Again, however, it remains to be seen whether, or to what extent BASICs and related information generated under CSA 2010 will be admissible trial evidence, as it is subject to considerations, values, focuses, and concerns of a government agency concerned with safety policy, and not with the admissibility of proper trial evidence. A good argument could – and almost certainly will – be made that FMCSA should not be allowed to heavily influence trial proceedings by criteria it applies for reasons different than allocation of tort liability.
Records keeping motor carriers will be heavily incentivized to undertake likely, or at least hopefully, will generate better documentary evidence of often critical points such as hours of service, drug and alcohol testing, log keeping, vehicle maintenance, corrective measures, etc.
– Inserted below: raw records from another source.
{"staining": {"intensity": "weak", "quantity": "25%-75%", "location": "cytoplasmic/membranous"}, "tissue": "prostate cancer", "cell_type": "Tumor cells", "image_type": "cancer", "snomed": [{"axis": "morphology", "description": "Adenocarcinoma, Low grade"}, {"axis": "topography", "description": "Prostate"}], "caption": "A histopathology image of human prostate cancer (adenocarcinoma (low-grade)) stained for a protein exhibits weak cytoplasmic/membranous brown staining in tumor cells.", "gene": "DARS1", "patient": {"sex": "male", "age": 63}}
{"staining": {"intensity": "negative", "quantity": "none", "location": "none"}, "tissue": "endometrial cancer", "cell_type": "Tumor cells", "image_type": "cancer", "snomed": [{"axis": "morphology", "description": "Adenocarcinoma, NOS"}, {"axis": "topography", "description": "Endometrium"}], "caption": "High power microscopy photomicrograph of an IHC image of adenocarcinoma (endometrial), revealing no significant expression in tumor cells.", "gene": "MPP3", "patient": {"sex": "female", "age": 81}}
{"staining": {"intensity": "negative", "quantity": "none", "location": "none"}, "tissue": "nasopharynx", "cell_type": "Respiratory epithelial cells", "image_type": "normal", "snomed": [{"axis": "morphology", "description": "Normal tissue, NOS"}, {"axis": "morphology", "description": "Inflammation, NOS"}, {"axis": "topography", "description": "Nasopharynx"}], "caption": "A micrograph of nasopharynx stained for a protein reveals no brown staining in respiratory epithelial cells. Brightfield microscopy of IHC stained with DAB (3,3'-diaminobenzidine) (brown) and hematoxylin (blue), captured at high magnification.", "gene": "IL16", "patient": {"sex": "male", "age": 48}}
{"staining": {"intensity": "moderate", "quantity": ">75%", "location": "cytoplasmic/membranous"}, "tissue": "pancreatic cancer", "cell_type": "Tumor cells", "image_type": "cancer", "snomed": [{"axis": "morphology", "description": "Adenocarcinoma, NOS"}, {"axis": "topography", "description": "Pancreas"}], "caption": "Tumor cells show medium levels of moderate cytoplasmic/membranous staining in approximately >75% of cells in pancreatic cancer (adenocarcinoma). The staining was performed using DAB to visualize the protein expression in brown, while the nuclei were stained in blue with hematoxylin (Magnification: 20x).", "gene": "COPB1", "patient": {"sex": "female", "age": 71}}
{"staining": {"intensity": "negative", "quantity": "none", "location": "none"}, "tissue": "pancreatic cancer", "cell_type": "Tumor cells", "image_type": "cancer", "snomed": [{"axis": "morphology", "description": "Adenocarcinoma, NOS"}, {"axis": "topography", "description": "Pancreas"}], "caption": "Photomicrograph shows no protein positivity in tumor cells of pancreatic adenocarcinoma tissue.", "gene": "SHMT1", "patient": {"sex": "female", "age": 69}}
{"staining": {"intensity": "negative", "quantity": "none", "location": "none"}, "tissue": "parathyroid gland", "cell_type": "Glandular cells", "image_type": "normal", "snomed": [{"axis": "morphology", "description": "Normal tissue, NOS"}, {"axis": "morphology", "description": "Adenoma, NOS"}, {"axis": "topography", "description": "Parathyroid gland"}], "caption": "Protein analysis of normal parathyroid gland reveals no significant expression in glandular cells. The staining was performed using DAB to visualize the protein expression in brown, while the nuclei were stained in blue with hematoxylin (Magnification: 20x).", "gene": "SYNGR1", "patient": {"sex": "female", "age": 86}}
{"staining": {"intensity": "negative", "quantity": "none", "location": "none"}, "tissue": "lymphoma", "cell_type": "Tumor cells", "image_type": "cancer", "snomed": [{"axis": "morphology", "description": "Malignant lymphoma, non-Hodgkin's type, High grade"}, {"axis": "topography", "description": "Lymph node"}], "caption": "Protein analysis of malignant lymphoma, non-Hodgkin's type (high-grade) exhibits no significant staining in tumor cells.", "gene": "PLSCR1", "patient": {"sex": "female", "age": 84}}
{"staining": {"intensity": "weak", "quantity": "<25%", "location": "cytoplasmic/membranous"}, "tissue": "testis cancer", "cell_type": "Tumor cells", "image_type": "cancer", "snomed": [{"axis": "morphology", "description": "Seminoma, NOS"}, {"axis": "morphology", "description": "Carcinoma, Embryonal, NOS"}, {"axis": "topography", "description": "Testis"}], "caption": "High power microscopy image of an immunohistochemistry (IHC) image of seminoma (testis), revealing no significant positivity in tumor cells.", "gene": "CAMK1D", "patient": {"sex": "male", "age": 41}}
Because these items are critical to a motor carrier doing better under SMS, improved documentation practices should arm defense counsel with better records to rebut claims of systematic neglect.
Of course, the hope and intention of all concerned is that CSA 2010’s biggest impact on litigation and tort liability will be to reduce it. Incentives to keep FMCSA off truckers’ backs should have the concurrent effect of reducing accidents altogether. Avoiding bad government records accessible by injured plaintiffs and their lawyers is a good idea to all motor carriers (and their insurers, who might also consider their own carrots and sticks based on SMS assessments, i.e., by lowering premiums for those truckers who are in good standing).
CSA 2010 will be tested in six states through the summer of 2010, and then slowly rolled out to the entire land by way of phased dissemination of information and training; followed by issuance of warning letters; commencement of monitoring of compliance; and finally full-blown implementation. Feedback on the experience will be collected from both government and industry sources throughout the process.
CSA 2010 is an opportune effort to increase roadway safety. In these times of economic difficulty, with carriers and their owner operators receiving fewer orders and generating less revenue, cost-cutting tactics – unfortunately – often include disregard of safety measures. With deregulation and the ease of obtaining interstate operating authority, the number of smaller carriers has increased exponentially. Each driver and owner operator associated with America’s 100,000-plus motor carriers has his/her own stake in a good SMS assessment. This creates an environment that requires a more focused and comprehensive safety regulatory program that can be modified with new regs, advancing technology and evolving business practices.